■ To-do item: Your response should be a copy of each line in the listing below that includes the word "joystick".

■ Input data:
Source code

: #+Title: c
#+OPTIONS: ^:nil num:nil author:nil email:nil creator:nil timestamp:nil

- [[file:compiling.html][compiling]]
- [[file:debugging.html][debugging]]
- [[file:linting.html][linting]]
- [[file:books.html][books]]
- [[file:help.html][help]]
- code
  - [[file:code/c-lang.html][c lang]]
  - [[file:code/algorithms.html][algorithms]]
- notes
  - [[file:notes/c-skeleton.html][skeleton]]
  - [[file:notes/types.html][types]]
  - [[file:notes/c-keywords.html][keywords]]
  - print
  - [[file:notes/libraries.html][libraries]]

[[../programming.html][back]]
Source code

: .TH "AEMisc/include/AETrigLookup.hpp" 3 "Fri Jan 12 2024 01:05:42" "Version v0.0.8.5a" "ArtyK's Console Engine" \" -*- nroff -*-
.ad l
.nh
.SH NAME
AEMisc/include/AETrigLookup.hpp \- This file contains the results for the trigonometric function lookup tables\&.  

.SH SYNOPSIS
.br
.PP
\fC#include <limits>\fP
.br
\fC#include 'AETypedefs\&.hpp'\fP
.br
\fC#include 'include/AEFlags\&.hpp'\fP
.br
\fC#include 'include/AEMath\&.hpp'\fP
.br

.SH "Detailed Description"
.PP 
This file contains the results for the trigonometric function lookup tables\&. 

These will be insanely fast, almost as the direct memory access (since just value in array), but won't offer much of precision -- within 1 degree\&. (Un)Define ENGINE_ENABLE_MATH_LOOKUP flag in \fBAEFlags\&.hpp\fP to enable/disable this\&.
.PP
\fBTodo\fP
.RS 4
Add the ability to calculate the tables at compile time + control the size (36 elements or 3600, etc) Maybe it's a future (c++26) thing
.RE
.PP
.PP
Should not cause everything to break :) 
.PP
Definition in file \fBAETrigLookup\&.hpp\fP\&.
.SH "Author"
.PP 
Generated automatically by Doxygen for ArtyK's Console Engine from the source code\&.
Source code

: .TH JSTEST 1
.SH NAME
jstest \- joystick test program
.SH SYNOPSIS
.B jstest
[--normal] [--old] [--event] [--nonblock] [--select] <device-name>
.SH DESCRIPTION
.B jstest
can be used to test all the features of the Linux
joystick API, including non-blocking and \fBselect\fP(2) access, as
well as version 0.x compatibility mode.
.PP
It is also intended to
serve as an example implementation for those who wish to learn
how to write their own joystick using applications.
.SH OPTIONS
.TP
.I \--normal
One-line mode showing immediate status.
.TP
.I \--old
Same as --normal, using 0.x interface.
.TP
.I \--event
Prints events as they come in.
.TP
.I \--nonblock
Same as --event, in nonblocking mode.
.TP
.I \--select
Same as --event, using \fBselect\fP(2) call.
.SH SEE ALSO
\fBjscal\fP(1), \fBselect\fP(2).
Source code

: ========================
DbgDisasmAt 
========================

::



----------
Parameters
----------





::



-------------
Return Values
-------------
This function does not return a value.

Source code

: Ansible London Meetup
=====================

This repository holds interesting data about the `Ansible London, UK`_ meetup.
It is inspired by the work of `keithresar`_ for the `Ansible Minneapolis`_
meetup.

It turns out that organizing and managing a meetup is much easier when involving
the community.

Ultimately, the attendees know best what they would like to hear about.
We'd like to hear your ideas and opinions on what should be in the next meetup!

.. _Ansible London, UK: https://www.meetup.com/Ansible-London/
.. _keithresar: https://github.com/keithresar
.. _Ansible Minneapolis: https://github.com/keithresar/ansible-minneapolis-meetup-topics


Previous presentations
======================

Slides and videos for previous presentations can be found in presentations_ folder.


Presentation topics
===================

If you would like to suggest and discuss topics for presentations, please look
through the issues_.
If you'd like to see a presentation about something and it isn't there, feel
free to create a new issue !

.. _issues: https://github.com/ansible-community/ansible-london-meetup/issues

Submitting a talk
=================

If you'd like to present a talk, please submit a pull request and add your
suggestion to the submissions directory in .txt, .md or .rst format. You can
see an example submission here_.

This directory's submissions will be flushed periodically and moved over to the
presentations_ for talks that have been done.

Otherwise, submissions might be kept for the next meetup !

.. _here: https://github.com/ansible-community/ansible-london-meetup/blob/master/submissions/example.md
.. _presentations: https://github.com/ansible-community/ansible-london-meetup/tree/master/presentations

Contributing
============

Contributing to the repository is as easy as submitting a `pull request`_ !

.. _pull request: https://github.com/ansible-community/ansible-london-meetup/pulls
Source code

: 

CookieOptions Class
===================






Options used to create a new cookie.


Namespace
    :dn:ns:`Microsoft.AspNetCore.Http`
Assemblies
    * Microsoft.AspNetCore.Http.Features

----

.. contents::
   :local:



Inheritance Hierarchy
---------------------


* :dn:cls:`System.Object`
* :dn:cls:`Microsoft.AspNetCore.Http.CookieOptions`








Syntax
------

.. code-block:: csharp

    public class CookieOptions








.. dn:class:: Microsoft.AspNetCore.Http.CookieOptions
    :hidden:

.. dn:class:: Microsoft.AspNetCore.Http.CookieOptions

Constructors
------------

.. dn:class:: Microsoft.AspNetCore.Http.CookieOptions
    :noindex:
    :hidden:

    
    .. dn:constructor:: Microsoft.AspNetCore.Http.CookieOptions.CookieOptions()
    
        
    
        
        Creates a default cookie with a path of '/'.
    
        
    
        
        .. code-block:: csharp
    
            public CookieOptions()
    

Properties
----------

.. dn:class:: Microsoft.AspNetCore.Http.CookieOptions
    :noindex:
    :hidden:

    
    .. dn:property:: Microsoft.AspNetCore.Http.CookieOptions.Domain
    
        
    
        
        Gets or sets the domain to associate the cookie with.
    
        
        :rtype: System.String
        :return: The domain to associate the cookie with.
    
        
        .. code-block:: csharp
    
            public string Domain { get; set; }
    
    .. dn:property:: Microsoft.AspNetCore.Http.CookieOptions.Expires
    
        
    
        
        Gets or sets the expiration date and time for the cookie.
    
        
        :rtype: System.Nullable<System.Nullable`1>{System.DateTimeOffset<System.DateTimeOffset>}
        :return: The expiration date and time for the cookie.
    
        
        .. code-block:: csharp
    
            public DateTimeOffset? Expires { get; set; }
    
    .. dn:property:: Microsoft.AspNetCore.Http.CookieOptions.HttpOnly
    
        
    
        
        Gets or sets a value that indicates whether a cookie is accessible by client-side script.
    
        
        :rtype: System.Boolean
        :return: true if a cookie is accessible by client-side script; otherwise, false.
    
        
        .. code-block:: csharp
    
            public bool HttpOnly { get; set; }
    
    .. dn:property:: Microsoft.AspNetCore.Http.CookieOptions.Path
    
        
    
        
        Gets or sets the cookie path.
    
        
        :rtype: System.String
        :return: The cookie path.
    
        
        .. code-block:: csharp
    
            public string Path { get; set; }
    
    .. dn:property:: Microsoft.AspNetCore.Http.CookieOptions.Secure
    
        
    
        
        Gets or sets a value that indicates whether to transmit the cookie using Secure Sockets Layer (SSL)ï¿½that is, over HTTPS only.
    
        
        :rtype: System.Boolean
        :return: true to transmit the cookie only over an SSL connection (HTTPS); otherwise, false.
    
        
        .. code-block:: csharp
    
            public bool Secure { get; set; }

■ Result:
jstest \- joystick test program
joystick API, including non-blocking and \fBselect\fP(2) access, as
how to write their own joystick using applications.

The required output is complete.